**Work request:**
Check each line of the records below and collect those that include the word "left".
[Input for this task — start]
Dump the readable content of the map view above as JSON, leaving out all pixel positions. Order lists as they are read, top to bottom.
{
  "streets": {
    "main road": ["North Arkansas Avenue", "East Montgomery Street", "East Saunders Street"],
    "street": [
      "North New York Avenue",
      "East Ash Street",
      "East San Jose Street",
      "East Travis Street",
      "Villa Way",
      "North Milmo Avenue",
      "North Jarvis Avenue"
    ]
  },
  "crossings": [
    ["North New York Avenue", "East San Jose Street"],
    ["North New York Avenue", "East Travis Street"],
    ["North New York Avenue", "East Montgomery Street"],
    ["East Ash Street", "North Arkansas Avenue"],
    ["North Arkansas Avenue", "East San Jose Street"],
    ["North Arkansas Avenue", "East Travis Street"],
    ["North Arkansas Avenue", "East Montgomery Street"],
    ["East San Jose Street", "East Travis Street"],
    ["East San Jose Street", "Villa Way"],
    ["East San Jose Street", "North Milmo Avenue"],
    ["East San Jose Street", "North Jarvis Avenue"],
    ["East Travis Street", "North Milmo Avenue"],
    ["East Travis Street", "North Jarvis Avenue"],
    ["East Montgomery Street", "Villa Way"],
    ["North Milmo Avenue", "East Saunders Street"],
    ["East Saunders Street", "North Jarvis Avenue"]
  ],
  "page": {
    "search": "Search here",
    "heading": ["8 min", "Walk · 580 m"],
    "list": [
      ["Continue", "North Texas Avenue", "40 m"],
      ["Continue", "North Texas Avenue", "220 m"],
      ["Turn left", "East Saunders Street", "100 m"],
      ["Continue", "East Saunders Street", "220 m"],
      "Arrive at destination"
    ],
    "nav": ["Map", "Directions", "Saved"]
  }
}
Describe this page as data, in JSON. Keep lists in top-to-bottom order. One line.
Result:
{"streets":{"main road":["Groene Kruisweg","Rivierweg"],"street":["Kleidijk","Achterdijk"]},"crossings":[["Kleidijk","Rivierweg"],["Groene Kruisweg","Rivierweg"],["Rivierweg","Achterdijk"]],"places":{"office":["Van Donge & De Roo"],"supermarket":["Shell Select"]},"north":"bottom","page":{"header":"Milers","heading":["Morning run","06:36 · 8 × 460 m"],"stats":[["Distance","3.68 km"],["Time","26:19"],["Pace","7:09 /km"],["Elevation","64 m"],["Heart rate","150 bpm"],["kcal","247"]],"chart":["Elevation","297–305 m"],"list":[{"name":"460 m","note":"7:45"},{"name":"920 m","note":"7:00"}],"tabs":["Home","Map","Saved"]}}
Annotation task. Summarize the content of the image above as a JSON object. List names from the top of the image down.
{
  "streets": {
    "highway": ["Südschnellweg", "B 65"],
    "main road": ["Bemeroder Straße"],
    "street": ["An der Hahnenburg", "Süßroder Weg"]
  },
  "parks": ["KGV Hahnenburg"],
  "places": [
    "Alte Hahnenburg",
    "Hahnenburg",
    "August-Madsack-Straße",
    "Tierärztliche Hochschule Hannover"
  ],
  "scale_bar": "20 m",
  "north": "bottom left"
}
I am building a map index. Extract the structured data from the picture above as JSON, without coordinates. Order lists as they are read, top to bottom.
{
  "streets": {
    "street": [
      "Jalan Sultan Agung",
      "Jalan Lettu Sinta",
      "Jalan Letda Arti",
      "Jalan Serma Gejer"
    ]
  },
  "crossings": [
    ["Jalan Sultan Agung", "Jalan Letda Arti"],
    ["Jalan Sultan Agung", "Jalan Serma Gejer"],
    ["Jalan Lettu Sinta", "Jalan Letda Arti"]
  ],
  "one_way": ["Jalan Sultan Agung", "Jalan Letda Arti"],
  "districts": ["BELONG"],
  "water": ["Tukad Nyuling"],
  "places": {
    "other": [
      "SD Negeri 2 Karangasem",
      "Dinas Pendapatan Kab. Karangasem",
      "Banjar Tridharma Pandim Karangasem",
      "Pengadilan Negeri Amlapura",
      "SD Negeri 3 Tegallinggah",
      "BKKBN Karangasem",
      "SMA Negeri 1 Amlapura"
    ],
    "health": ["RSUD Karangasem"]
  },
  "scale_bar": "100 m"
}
[Input for this task — finish]
**Answer to this task:**
      ["Turn left", "East Saunders Street", "100 m"],
  "north": "bottom left"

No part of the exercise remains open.